Top of Provided data
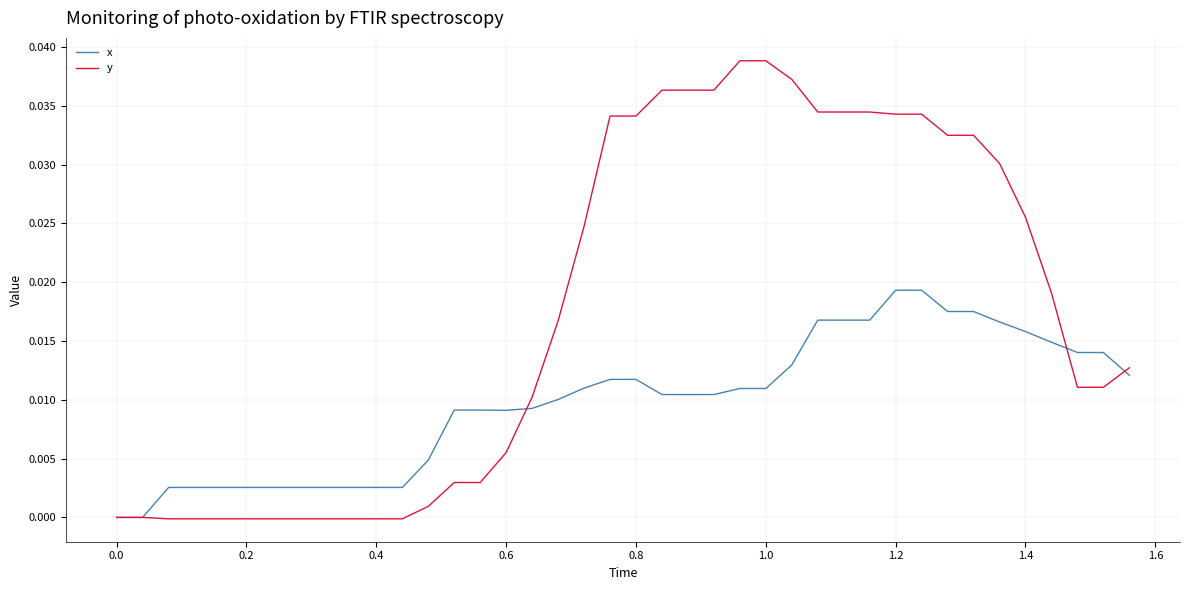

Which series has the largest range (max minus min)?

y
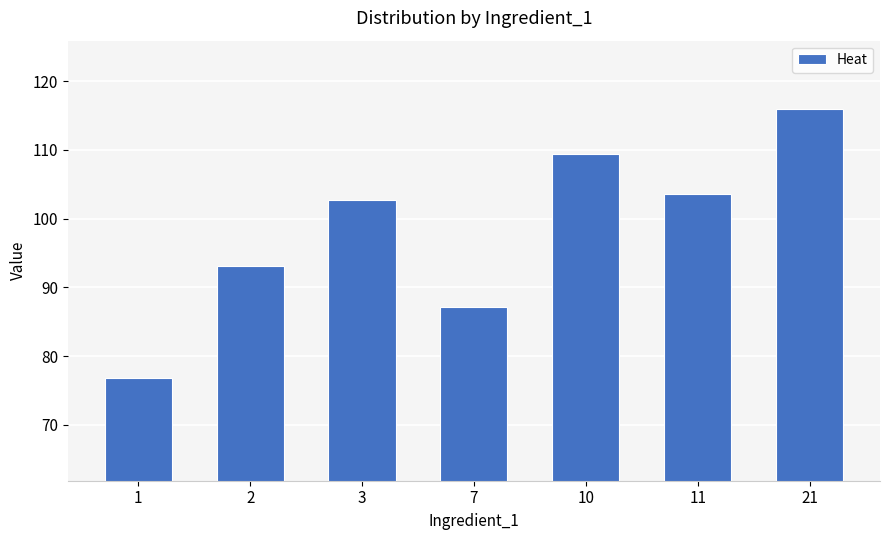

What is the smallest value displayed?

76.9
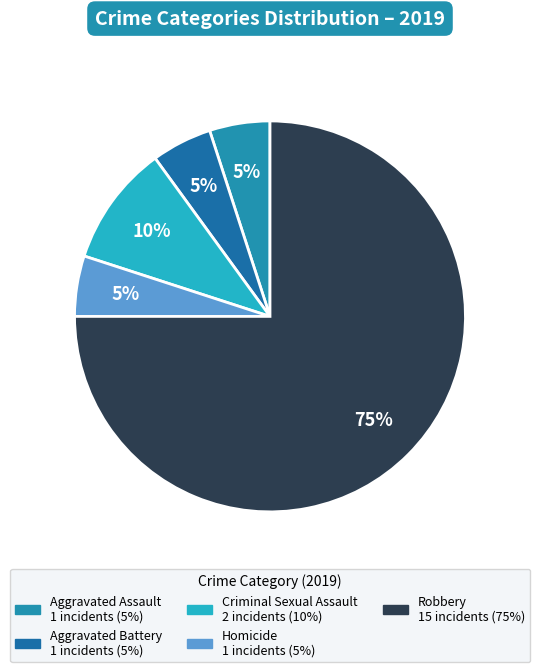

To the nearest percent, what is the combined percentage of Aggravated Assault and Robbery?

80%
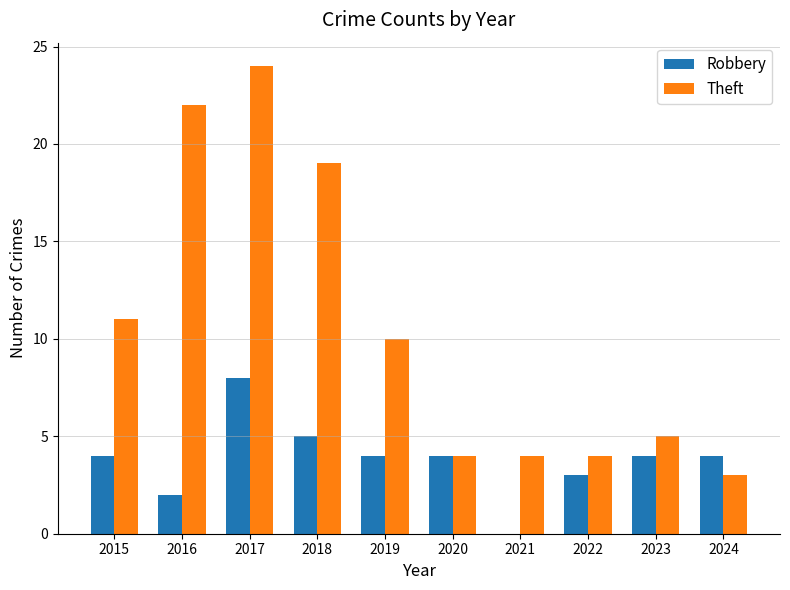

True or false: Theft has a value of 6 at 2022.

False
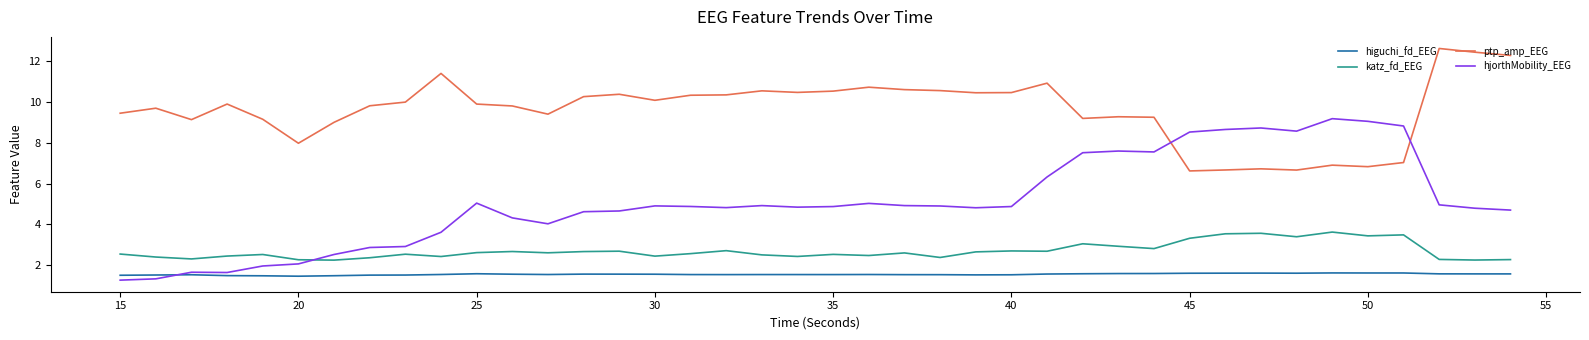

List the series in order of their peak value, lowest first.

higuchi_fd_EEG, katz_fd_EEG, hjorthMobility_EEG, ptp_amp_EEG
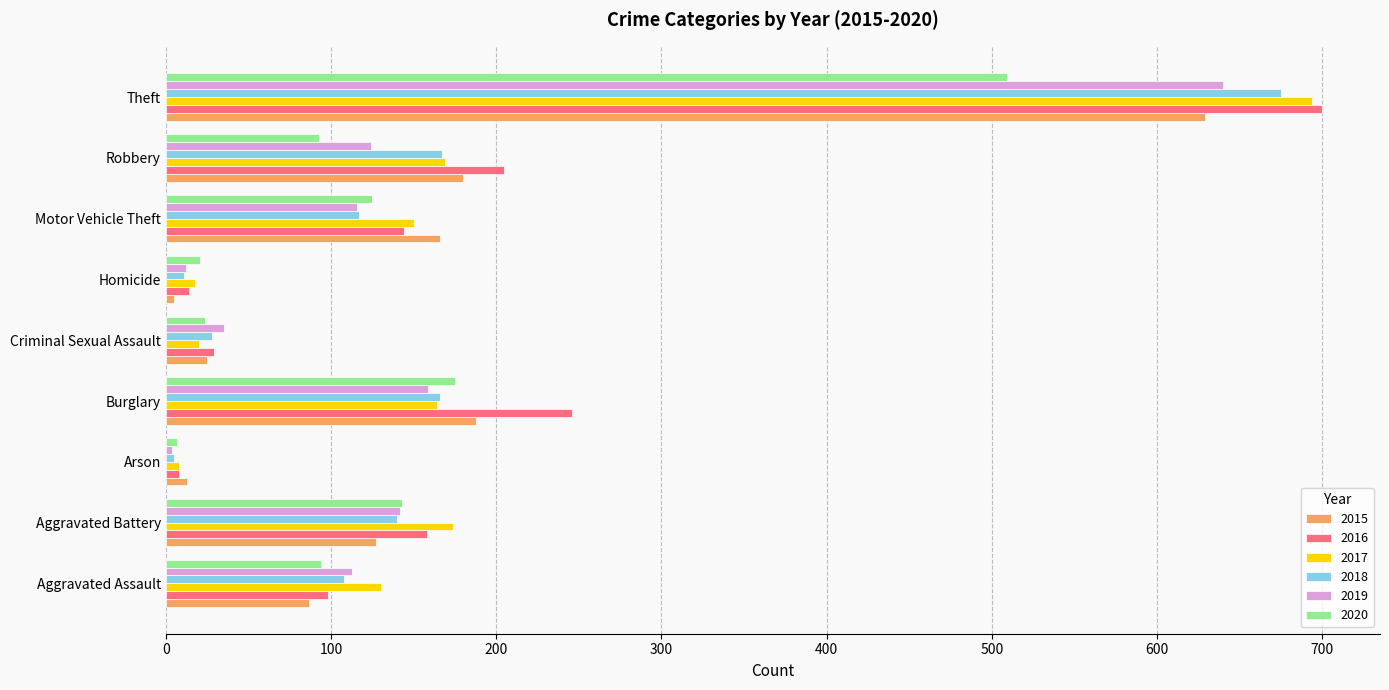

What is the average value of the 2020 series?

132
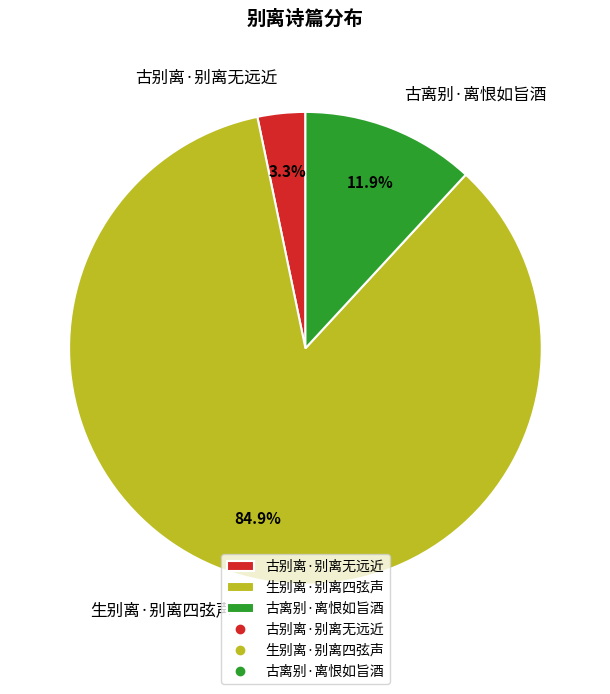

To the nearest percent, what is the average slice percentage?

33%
Bottom of Provided data
● **Exercise aim**:
Copy out every line of the chart comprehension data above word for word, leaving out the pictures.

● **Your solution**:
Which series has the largest range (max minus min)?

y

What is the smallest value displayed?

76.9

To the nearest percent, what is the combined percentage of Aggravated Assault and Robbery?

80%

True or false: Theft has a value of 6 at 2022.

False

List the series in order of their peak value, lowest first.

higuchi_fd_EEG, katz_fd_EEG, hjorthMobility_EEG, ptp_amp_EEG

What is the average value of the 2020 series?

132

To the nearest percent, what is the average slice percentage?

33%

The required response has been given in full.